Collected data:
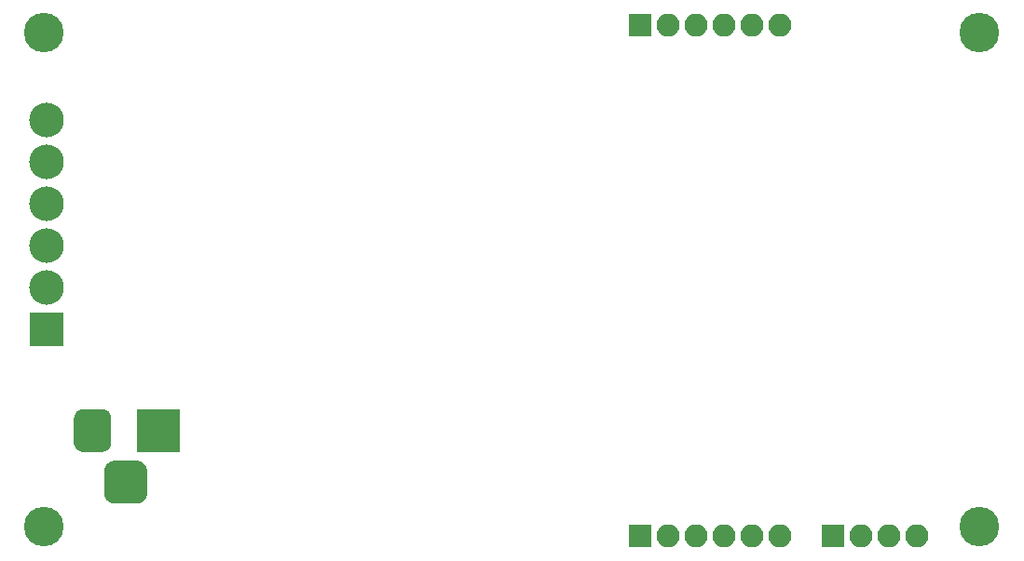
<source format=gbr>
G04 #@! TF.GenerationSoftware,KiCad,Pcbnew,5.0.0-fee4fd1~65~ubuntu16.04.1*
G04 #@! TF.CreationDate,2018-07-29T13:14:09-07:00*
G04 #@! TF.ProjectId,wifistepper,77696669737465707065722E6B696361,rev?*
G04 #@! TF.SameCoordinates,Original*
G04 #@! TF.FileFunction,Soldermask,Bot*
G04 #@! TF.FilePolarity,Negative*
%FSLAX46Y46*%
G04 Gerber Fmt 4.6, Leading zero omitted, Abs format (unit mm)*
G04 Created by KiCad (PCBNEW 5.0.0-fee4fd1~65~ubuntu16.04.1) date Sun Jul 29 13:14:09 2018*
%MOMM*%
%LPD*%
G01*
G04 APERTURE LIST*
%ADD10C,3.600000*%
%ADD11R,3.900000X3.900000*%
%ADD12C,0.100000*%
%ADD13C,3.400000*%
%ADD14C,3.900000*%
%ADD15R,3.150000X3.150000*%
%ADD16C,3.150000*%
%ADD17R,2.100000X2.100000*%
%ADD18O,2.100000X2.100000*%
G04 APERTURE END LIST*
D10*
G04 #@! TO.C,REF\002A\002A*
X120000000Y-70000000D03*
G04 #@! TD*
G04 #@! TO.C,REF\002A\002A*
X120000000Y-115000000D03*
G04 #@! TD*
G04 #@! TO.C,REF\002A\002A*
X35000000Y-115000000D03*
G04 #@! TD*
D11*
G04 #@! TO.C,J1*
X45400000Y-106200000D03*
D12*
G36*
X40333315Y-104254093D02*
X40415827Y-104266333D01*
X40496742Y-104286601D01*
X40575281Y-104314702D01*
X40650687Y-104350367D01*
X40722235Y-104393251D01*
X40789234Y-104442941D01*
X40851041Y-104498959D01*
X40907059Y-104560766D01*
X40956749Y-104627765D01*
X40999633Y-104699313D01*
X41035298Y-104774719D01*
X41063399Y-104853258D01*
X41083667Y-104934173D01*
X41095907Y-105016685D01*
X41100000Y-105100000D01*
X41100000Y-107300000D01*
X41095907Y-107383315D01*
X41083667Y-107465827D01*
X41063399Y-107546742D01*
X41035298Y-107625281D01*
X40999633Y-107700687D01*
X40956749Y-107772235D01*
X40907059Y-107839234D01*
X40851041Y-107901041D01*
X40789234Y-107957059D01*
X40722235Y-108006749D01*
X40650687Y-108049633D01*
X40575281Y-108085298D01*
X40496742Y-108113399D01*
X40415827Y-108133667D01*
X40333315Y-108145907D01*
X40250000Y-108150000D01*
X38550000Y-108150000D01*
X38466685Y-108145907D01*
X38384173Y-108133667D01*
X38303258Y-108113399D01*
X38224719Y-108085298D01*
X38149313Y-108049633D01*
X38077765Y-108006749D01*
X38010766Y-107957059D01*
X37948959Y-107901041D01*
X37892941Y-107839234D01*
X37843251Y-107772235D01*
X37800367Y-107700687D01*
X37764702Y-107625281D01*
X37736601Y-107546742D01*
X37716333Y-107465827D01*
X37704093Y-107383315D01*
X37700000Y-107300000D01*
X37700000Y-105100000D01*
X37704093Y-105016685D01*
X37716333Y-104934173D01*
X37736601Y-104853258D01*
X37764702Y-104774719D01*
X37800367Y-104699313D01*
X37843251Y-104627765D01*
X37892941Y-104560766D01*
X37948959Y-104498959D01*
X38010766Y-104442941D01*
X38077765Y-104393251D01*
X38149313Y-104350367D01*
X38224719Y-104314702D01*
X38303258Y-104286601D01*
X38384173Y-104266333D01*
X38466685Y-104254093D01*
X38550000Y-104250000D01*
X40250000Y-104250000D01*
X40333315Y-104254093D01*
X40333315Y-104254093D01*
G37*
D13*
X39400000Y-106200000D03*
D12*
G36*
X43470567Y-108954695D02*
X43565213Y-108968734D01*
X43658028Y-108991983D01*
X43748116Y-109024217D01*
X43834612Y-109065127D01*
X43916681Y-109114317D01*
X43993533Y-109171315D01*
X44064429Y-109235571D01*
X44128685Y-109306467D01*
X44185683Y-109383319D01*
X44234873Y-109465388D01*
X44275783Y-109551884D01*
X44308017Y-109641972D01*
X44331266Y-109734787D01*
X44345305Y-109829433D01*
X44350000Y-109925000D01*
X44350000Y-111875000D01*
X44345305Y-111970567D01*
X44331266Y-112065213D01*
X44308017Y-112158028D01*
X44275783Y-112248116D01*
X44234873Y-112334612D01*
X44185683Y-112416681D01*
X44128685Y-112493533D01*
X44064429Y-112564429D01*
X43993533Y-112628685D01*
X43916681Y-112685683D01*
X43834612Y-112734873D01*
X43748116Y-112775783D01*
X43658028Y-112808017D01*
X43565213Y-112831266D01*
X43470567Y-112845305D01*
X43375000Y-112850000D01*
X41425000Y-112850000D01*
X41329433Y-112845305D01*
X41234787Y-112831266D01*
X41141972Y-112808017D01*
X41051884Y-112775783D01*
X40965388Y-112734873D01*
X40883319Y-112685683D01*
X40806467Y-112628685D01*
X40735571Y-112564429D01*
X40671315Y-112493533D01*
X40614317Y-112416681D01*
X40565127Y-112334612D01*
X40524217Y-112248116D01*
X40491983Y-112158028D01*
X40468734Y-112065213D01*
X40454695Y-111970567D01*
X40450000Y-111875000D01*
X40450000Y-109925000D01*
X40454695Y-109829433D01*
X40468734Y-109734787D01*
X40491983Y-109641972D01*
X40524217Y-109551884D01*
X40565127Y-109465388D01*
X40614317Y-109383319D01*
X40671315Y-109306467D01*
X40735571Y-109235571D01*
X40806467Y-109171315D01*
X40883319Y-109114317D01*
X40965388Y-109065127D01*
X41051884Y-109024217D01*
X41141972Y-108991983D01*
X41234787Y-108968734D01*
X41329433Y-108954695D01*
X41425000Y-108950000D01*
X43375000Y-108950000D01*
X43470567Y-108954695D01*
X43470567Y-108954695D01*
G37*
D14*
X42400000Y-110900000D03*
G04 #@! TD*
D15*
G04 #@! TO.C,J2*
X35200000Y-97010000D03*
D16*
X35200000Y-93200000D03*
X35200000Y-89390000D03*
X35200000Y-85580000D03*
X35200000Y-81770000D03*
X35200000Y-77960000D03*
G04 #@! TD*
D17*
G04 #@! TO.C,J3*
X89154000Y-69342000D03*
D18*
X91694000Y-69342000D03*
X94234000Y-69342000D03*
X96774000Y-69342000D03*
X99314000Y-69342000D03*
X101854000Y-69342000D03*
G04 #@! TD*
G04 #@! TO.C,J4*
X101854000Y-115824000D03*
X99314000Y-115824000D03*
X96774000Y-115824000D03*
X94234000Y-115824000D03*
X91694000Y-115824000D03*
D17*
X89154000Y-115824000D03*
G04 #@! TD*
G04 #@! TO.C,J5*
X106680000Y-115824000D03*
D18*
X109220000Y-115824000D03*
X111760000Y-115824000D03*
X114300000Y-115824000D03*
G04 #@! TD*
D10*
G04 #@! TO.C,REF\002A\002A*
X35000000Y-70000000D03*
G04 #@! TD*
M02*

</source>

## About this task
Go through the entries above and copy each line with "LIST" in it.

## Solved problem
G04 APERTURE LIST*
G04 APERTURE END LIST*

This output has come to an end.